*Text shown:*
One advantage of putting the cover under the wipers is to prevent the wind from getting under it. It also helps prevents debris from getting into and under the plenum cover.

For those days when the wind picks up, I've used these tarp clips on the sides with a length of para-cord to keep the sides from flapping. Simply double over the cover to prevent the plastic tarp clip from contacting the paint work. Up front, simply tuck the cover under the wipers to keep it in place. 

*NOTE* - I no longer use these clips when the wind picks up and use *magnets* instead. IMHO this is a much better solution for this type of half cover. Easier to put on and take off and no risk of cord abrasion against the paint.The magnets hold on quite well in high winds and you can pull the half cover tight over the top and secure it in place across the door and trunk lid.


----------



## SwissJetPilot (Apr 27, 2014)

[Contour annotation records]
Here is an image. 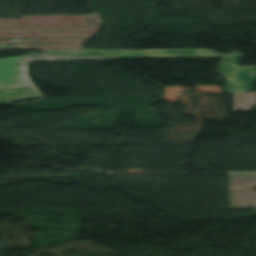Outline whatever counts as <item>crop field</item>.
<instances>
[{
	"label": "crop field",
	"instance_id": "crop-field-1",
	"mask_svg": "<svg viewBox=\"0 0 256 256\" xmlns=\"http://www.w3.org/2000/svg\"><path fill=\"white\" fill-rule=\"evenodd\" d=\"M69 55H100L115 59L224 58L217 70L229 78L227 93L252 90L256 66L236 67L242 53L220 54L210 49L44 51Z\"/></svg>",
	"mask_w": 256,
	"mask_h": 256
},
{
	"label": "crop field",
	"instance_id": "crop-field-2",
	"mask_svg": "<svg viewBox=\"0 0 256 256\" xmlns=\"http://www.w3.org/2000/svg\"><path fill=\"white\" fill-rule=\"evenodd\" d=\"M30 85L23 56L0 59V90Z\"/></svg>",
	"mask_w": 256,
	"mask_h": 256
},
{
	"label": "crop field",
	"instance_id": "crop-field-3",
	"mask_svg": "<svg viewBox=\"0 0 256 256\" xmlns=\"http://www.w3.org/2000/svg\"><path fill=\"white\" fill-rule=\"evenodd\" d=\"M37 98H41V96L33 86L0 91V105Z\"/></svg>",
	"mask_w": 256,
	"mask_h": 256
},
{
	"label": "crop field",
	"instance_id": "crop-field-4",
	"mask_svg": "<svg viewBox=\"0 0 256 256\" xmlns=\"http://www.w3.org/2000/svg\"><path fill=\"white\" fill-rule=\"evenodd\" d=\"M26 60H64V59H107L100 56H78L72 57L67 55H49L45 53H31L26 55Z\"/></svg>",
	"mask_w": 256,
	"mask_h": 256
}]
</instances>
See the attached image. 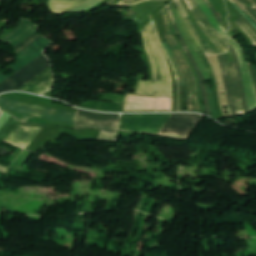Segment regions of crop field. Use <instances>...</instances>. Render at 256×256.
<instances>
[{"label": "crop field", "instance_id": "1", "mask_svg": "<svg viewBox=\"0 0 256 256\" xmlns=\"http://www.w3.org/2000/svg\"><path fill=\"white\" fill-rule=\"evenodd\" d=\"M142 32L146 50L153 68V82L139 80L135 93L151 96H172L170 72L154 37L151 23H149Z\"/></svg>", "mask_w": 256, "mask_h": 256}, {"label": "crop field", "instance_id": "2", "mask_svg": "<svg viewBox=\"0 0 256 256\" xmlns=\"http://www.w3.org/2000/svg\"><path fill=\"white\" fill-rule=\"evenodd\" d=\"M40 37L41 35L38 32H35L33 35H31L26 40H24L23 42L18 44L16 47H14L16 53L20 52L21 50H23L25 47H27L28 45H30ZM50 44L51 42L42 36L36 42H34L30 46H28L26 49L21 51L19 54H17L18 61H16L14 64L8 67L10 69H13L14 72L5 77L0 71V83L5 79H7L8 77H10L11 75H13L15 72H17L21 68H23L25 65H27L28 63L36 59L38 56H40L42 54L41 51H43Z\"/></svg>", "mask_w": 256, "mask_h": 256}, {"label": "crop field", "instance_id": "3", "mask_svg": "<svg viewBox=\"0 0 256 256\" xmlns=\"http://www.w3.org/2000/svg\"><path fill=\"white\" fill-rule=\"evenodd\" d=\"M170 114L122 115L119 130L158 135Z\"/></svg>", "mask_w": 256, "mask_h": 256}, {"label": "crop field", "instance_id": "4", "mask_svg": "<svg viewBox=\"0 0 256 256\" xmlns=\"http://www.w3.org/2000/svg\"><path fill=\"white\" fill-rule=\"evenodd\" d=\"M0 106L15 110V111H19L22 113L39 116V117H43V118H48V119H52V120H57V121H61V122L72 123V124H74L75 115H76V113H74V112H68V111H63V110L35 106V105H31V104L11 100V99H6V98H2V97H0ZM12 110H10V111H12ZM15 111H13V112H15ZM19 112H17V113H19Z\"/></svg>", "mask_w": 256, "mask_h": 256}, {"label": "crop field", "instance_id": "5", "mask_svg": "<svg viewBox=\"0 0 256 256\" xmlns=\"http://www.w3.org/2000/svg\"><path fill=\"white\" fill-rule=\"evenodd\" d=\"M50 66L45 55H41L36 60L28 64L26 67L15 73L13 76L0 84V93L10 90H16L41 71Z\"/></svg>", "mask_w": 256, "mask_h": 256}, {"label": "crop field", "instance_id": "6", "mask_svg": "<svg viewBox=\"0 0 256 256\" xmlns=\"http://www.w3.org/2000/svg\"><path fill=\"white\" fill-rule=\"evenodd\" d=\"M201 117L202 116L195 114H171L160 133L189 137ZM162 134L159 135L185 140L188 139L184 137L168 136Z\"/></svg>", "mask_w": 256, "mask_h": 256}, {"label": "crop field", "instance_id": "7", "mask_svg": "<svg viewBox=\"0 0 256 256\" xmlns=\"http://www.w3.org/2000/svg\"><path fill=\"white\" fill-rule=\"evenodd\" d=\"M78 117H84L92 120H114L119 121L120 115L114 114H105V113H96V112H88L78 110L77 115ZM76 117L75 126L74 128H94L100 129L108 132H115L118 129L119 122L113 121H91L84 118Z\"/></svg>", "mask_w": 256, "mask_h": 256}, {"label": "crop field", "instance_id": "8", "mask_svg": "<svg viewBox=\"0 0 256 256\" xmlns=\"http://www.w3.org/2000/svg\"><path fill=\"white\" fill-rule=\"evenodd\" d=\"M228 40L230 45L235 49L237 56L239 58L240 67L242 71V76L244 80V88L245 94L248 102V107L250 112L256 110V92L253 85V81L249 72V68L247 65V60L244 55V51L241 46L237 43L236 39H234L230 34L228 35Z\"/></svg>", "mask_w": 256, "mask_h": 256}, {"label": "crop field", "instance_id": "9", "mask_svg": "<svg viewBox=\"0 0 256 256\" xmlns=\"http://www.w3.org/2000/svg\"><path fill=\"white\" fill-rule=\"evenodd\" d=\"M200 28L215 43L221 53L227 51V42L215 31L195 0H185Z\"/></svg>", "mask_w": 256, "mask_h": 256}, {"label": "crop field", "instance_id": "10", "mask_svg": "<svg viewBox=\"0 0 256 256\" xmlns=\"http://www.w3.org/2000/svg\"><path fill=\"white\" fill-rule=\"evenodd\" d=\"M125 96L126 95L105 93V95L98 98V100L112 101L116 103L87 101L80 107L95 111L121 112Z\"/></svg>", "mask_w": 256, "mask_h": 256}, {"label": "crop field", "instance_id": "11", "mask_svg": "<svg viewBox=\"0 0 256 256\" xmlns=\"http://www.w3.org/2000/svg\"><path fill=\"white\" fill-rule=\"evenodd\" d=\"M52 81H53V77H52L51 68L48 67L46 70L41 72L32 80H30L25 85L20 87L18 90L42 94L45 91H47L49 88H51Z\"/></svg>", "mask_w": 256, "mask_h": 256}, {"label": "crop field", "instance_id": "12", "mask_svg": "<svg viewBox=\"0 0 256 256\" xmlns=\"http://www.w3.org/2000/svg\"><path fill=\"white\" fill-rule=\"evenodd\" d=\"M41 129L39 127L18 125L6 141L26 148Z\"/></svg>", "mask_w": 256, "mask_h": 256}, {"label": "crop field", "instance_id": "13", "mask_svg": "<svg viewBox=\"0 0 256 256\" xmlns=\"http://www.w3.org/2000/svg\"><path fill=\"white\" fill-rule=\"evenodd\" d=\"M222 57H223V63H224L226 75L229 80L231 95H232V98L234 101L235 109H236L238 115H243L244 111H243V107H242V103H241V99H240V95H239V89H238V83H237V77H236V73H235L234 63L228 64L226 54L222 55Z\"/></svg>", "mask_w": 256, "mask_h": 256}, {"label": "crop field", "instance_id": "14", "mask_svg": "<svg viewBox=\"0 0 256 256\" xmlns=\"http://www.w3.org/2000/svg\"><path fill=\"white\" fill-rule=\"evenodd\" d=\"M35 31H37V29L34 24L27 20H21L19 26L1 40L11 42L13 46H16Z\"/></svg>", "mask_w": 256, "mask_h": 256}, {"label": "crop field", "instance_id": "15", "mask_svg": "<svg viewBox=\"0 0 256 256\" xmlns=\"http://www.w3.org/2000/svg\"><path fill=\"white\" fill-rule=\"evenodd\" d=\"M167 9H168V12H169V14H170V17H171V19H172V22H173V24H174L176 33H177V35L179 36V38H180V40H181V43H182V45H183V47H184V50H185V52H186L188 58L190 59L191 63L193 64V66H194V68H195V70H196V72H197V74H198V76H199V78H200L201 89H202V94H203V98H204L206 113H207L208 115H211V114H210V110H209V106H208V102H207L205 86H204V84H203V81H204V80H203L202 74H201V72H200V70H199V68H198V66H197V64H196V62H195L193 56H192L191 53L189 52L188 47H187L186 43L184 42V40H183V38H182V36H181V34H180L178 28H177L175 19H174V17H173V14H172V12H171L169 6L167 7Z\"/></svg>", "mask_w": 256, "mask_h": 256}, {"label": "crop field", "instance_id": "16", "mask_svg": "<svg viewBox=\"0 0 256 256\" xmlns=\"http://www.w3.org/2000/svg\"><path fill=\"white\" fill-rule=\"evenodd\" d=\"M162 13H163L164 20H165V23H166V26H167L169 37H170L172 43L174 44V46H175V48H176V50H177V52H178V54H179L183 64H184V66H185V68H186V70H187V72L189 74V77L191 79V83H192V99H193L194 111L199 112V106H198V103H197V100H196V84H195V80H194L193 74H192V72H191L187 62L184 59L185 57L183 58V56H182V54H181V52H180V50H179V48H178V46H177V44L175 42V39H174V37H173V35H172L171 31H170V27H169V24H168V21H167V17H166V13H165L164 9H163Z\"/></svg>", "mask_w": 256, "mask_h": 256}, {"label": "crop field", "instance_id": "17", "mask_svg": "<svg viewBox=\"0 0 256 256\" xmlns=\"http://www.w3.org/2000/svg\"><path fill=\"white\" fill-rule=\"evenodd\" d=\"M86 0H48L54 13H63Z\"/></svg>", "mask_w": 256, "mask_h": 256}, {"label": "crop field", "instance_id": "18", "mask_svg": "<svg viewBox=\"0 0 256 256\" xmlns=\"http://www.w3.org/2000/svg\"><path fill=\"white\" fill-rule=\"evenodd\" d=\"M200 57V59L202 60L210 78H211V82L213 84V87H212V91H213V95H214V102H215V106H216V110H217V114H218V118H223V115L220 111V105H219V100H218V97H217V90H216V84H215V80H214V76H213V73H212V70H211V67L209 65V62L207 60V58L205 57L204 53H197Z\"/></svg>", "mask_w": 256, "mask_h": 256}, {"label": "crop field", "instance_id": "19", "mask_svg": "<svg viewBox=\"0 0 256 256\" xmlns=\"http://www.w3.org/2000/svg\"><path fill=\"white\" fill-rule=\"evenodd\" d=\"M197 3L199 4V6L201 7V9L203 10V12L205 13V15L207 16V18L209 19V21L212 23V25L214 26V28L216 29V31L225 38L226 35V30L218 23V21L214 18V16L212 15L211 11L209 10L208 6L206 5V3L204 2V0H196Z\"/></svg>", "mask_w": 256, "mask_h": 256}, {"label": "crop field", "instance_id": "20", "mask_svg": "<svg viewBox=\"0 0 256 256\" xmlns=\"http://www.w3.org/2000/svg\"><path fill=\"white\" fill-rule=\"evenodd\" d=\"M184 20L190 30V32L192 33V35L194 36V38L196 39V41L198 42V44L200 45V47L206 51V52H212L214 53V51L212 50V48L205 42V40L201 37V35L198 33V31L195 29L191 19L189 18V16L184 17Z\"/></svg>", "mask_w": 256, "mask_h": 256}, {"label": "crop field", "instance_id": "21", "mask_svg": "<svg viewBox=\"0 0 256 256\" xmlns=\"http://www.w3.org/2000/svg\"><path fill=\"white\" fill-rule=\"evenodd\" d=\"M235 23L251 38L256 47V29L242 15Z\"/></svg>", "mask_w": 256, "mask_h": 256}, {"label": "crop field", "instance_id": "22", "mask_svg": "<svg viewBox=\"0 0 256 256\" xmlns=\"http://www.w3.org/2000/svg\"><path fill=\"white\" fill-rule=\"evenodd\" d=\"M164 35L167 38V40H168V42H169V44H170V46H171L175 56H176V59H177L179 65H180V67H181V69H182V71H183V73L185 75V79H186V83H187V90H188V99H189L190 96H191V83H190V79H189L188 74H187V72H186V70H185V68H184V66H183V64H182V62H181V60H180L176 50L174 49V47H173V45H172V43H171L167 33H165ZM188 106H189V111H193L192 99L191 98L188 100Z\"/></svg>", "mask_w": 256, "mask_h": 256}, {"label": "crop field", "instance_id": "23", "mask_svg": "<svg viewBox=\"0 0 256 256\" xmlns=\"http://www.w3.org/2000/svg\"><path fill=\"white\" fill-rule=\"evenodd\" d=\"M230 47V51L232 53V56L234 58L235 61V66H236V72H237V77H238V83H239V89H240V95L242 98V102H243V107L245 110V114L248 113V108H247V103H246V98H245V94H244V90H243V85H242V79H241V72L239 69V65H238V61H237V56L236 53L234 52V50L232 49V47L229 45Z\"/></svg>", "mask_w": 256, "mask_h": 256}, {"label": "crop field", "instance_id": "24", "mask_svg": "<svg viewBox=\"0 0 256 256\" xmlns=\"http://www.w3.org/2000/svg\"><path fill=\"white\" fill-rule=\"evenodd\" d=\"M162 44L166 48V50H167V52H168V54H169V56H170V58H171V60H172V62L174 64V67H175L176 72H177V76L179 78L180 86L185 85V80H184L183 73H182V71H181V69H180V67H179V65H178V63H177V61H176V59H175V57H174L170 47H169V45H168V42H164Z\"/></svg>", "mask_w": 256, "mask_h": 256}, {"label": "crop field", "instance_id": "25", "mask_svg": "<svg viewBox=\"0 0 256 256\" xmlns=\"http://www.w3.org/2000/svg\"><path fill=\"white\" fill-rule=\"evenodd\" d=\"M217 56H218V59H219V62H220V66H221V70H222V74H223V78H224V82H225V87H226V92H227V95H228L231 110H232V113H233L234 117H236L237 115H236L234 105H233V102H232V99H231L230 90H229L227 78H226L223 63H222V57H221V55H217Z\"/></svg>", "mask_w": 256, "mask_h": 256}, {"label": "crop field", "instance_id": "26", "mask_svg": "<svg viewBox=\"0 0 256 256\" xmlns=\"http://www.w3.org/2000/svg\"><path fill=\"white\" fill-rule=\"evenodd\" d=\"M172 5H173V7H174V9H175V11H176L178 17H179V19H180V21H181V23H182L184 29H185V32H186L188 38H189L190 41L192 42L194 48L196 49V51L200 50V47H199L198 44L196 43L195 39L193 38V36L191 35V33L188 31V29H187V27H186V25H185V23H184V21H183V19H182V16H181V14H180V12H179V10H178V8H177L175 2L172 3Z\"/></svg>", "mask_w": 256, "mask_h": 256}, {"label": "crop field", "instance_id": "27", "mask_svg": "<svg viewBox=\"0 0 256 256\" xmlns=\"http://www.w3.org/2000/svg\"><path fill=\"white\" fill-rule=\"evenodd\" d=\"M142 1H165V0H123L121 3L119 4H123V5H135L138 4Z\"/></svg>", "mask_w": 256, "mask_h": 256}, {"label": "crop field", "instance_id": "28", "mask_svg": "<svg viewBox=\"0 0 256 256\" xmlns=\"http://www.w3.org/2000/svg\"><path fill=\"white\" fill-rule=\"evenodd\" d=\"M234 6H235V8L241 13V14H243L244 16H245V18L247 19V20H249L253 25H254V27L256 28V24L232 1V0H229Z\"/></svg>", "mask_w": 256, "mask_h": 256}, {"label": "crop field", "instance_id": "29", "mask_svg": "<svg viewBox=\"0 0 256 256\" xmlns=\"http://www.w3.org/2000/svg\"><path fill=\"white\" fill-rule=\"evenodd\" d=\"M153 21H154V19H153ZM154 25H155V22H154ZM155 30H156V33H157L156 25H155ZM157 36H158V38H159L158 33H157ZM159 40H160V38H159ZM161 45H162V44H161ZM162 47H163V45H162ZM163 49H164V47H163ZM164 51H165V49H164ZM165 53H166V51H165ZM166 55H167V53H166ZM167 57H168V55H167ZM168 59H169V62H170V64H171V66H172V69H173V72H174V76H175V80H178V78H177V76H176V73H175V69H174V67H173V65H172V63H171V61H170V58L168 57Z\"/></svg>", "mask_w": 256, "mask_h": 256}, {"label": "crop field", "instance_id": "30", "mask_svg": "<svg viewBox=\"0 0 256 256\" xmlns=\"http://www.w3.org/2000/svg\"><path fill=\"white\" fill-rule=\"evenodd\" d=\"M205 2H206L207 5L211 8V10H212L214 16L216 17V19H217L219 22H221V19H220V18L218 17V15L216 14V12H215L213 6L210 4V2H209L208 0H205Z\"/></svg>", "mask_w": 256, "mask_h": 256}, {"label": "crop field", "instance_id": "31", "mask_svg": "<svg viewBox=\"0 0 256 256\" xmlns=\"http://www.w3.org/2000/svg\"><path fill=\"white\" fill-rule=\"evenodd\" d=\"M249 68H250L251 75H252V78H253V81H254V85H255V88H256V76L254 74V71H253V68H252L251 64H249Z\"/></svg>", "mask_w": 256, "mask_h": 256}, {"label": "crop field", "instance_id": "32", "mask_svg": "<svg viewBox=\"0 0 256 256\" xmlns=\"http://www.w3.org/2000/svg\"><path fill=\"white\" fill-rule=\"evenodd\" d=\"M131 95H136V94H131ZM139 96H142V95H139ZM127 97H128V94H127V96H126V99H127ZM163 98H171V111H172V97H163ZM126 99H125V102H124V106H123L122 112H124V109H125Z\"/></svg>", "mask_w": 256, "mask_h": 256}, {"label": "crop field", "instance_id": "33", "mask_svg": "<svg viewBox=\"0 0 256 256\" xmlns=\"http://www.w3.org/2000/svg\"><path fill=\"white\" fill-rule=\"evenodd\" d=\"M239 2H240L251 14H253V15L256 17V14H255L252 10H250V9L242 2V0H239Z\"/></svg>", "mask_w": 256, "mask_h": 256}, {"label": "crop field", "instance_id": "34", "mask_svg": "<svg viewBox=\"0 0 256 256\" xmlns=\"http://www.w3.org/2000/svg\"><path fill=\"white\" fill-rule=\"evenodd\" d=\"M152 25H153V21H152ZM153 29H154V25H153ZM154 33H155V30H154ZM155 36H156V34H155ZM156 38H157V36H156ZM157 41H158V38H157ZM158 43H159V41H158ZM159 46L161 48L160 43H159ZM161 50H162V48H161ZM162 52H163V50H162ZM163 54H164V52H163ZM164 56H165V54H164ZM165 59L167 60L166 56H165Z\"/></svg>", "mask_w": 256, "mask_h": 256}, {"label": "crop field", "instance_id": "35", "mask_svg": "<svg viewBox=\"0 0 256 256\" xmlns=\"http://www.w3.org/2000/svg\"><path fill=\"white\" fill-rule=\"evenodd\" d=\"M253 6L256 7V3L253 0H249Z\"/></svg>", "mask_w": 256, "mask_h": 256}, {"label": "crop field", "instance_id": "36", "mask_svg": "<svg viewBox=\"0 0 256 256\" xmlns=\"http://www.w3.org/2000/svg\"><path fill=\"white\" fill-rule=\"evenodd\" d=\"M255 7V6H254ZM253 6L249 7L251 8L255 13H256V9Z\"/></svg>", "mask_w": 256, "mask_h": 256}, {"label": "crop field", "instance_id": "37", "mask_svg": "<svg viewBox=\"0 0 256 256\" xmlns=\"http://www.w3.org/2000/svg\"><path fill=\"white\" fill-rule=\"evenodd\" d=\"M244 12H245V11H244ZM245 13H246V12H245ZM249 15H250L252 18H254V19L256 20V18H255V17H253L250 13H249ZM254 19H253V20H254ZM255 20H254V21H255ZM255 22H256V21H255Z\"/></svg>", "mask_w": 256, "mask_h": 256}, {"label": "crop field", "instance_id": "38", "mask_svg": "<svg viewBox=\"0 0 256 256\" xmlns=\"http://www.w3.org/2000/svg\"><path fill=\"white\" fill-rule=\"evenodd\" d=\"M254 71H255V74H256V66H254Z\"/></svg>", "mask_w": 256, "mask_h": 256}, {"label": "crop field", "instance_id": "39", "mask_svg": "<svg viewBox=\"0 0 256 256\" xmlns=\"http://www.w3.org/2000/svg\"><path fill=\"white\" fill-rule=\"evenodd\" d=\"M112 1H114V0H111L109 3H111Z\"/></svg>", "mask_w": 256, "mask_h": 256}]
</instances>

*Problem 1:* In the car cover post, what does the writer now use in place of the tarp clips when the wind picks up?
*Problem 2:* Can you rewrite the paragraph of the car cover post that begins "For those days when the wind picks up" as a short list, keeping its main facts?

*Correct answer 1:* Magnets.

*Correct answer 2:*
- On windy days, tarp clips on the sides, joined by a length of para-cord, keep the sides from flapping.
- Doubling over the cover keeps the plastic clips off the paint.
- At the front, tucking the cover under the wipers holds it in place.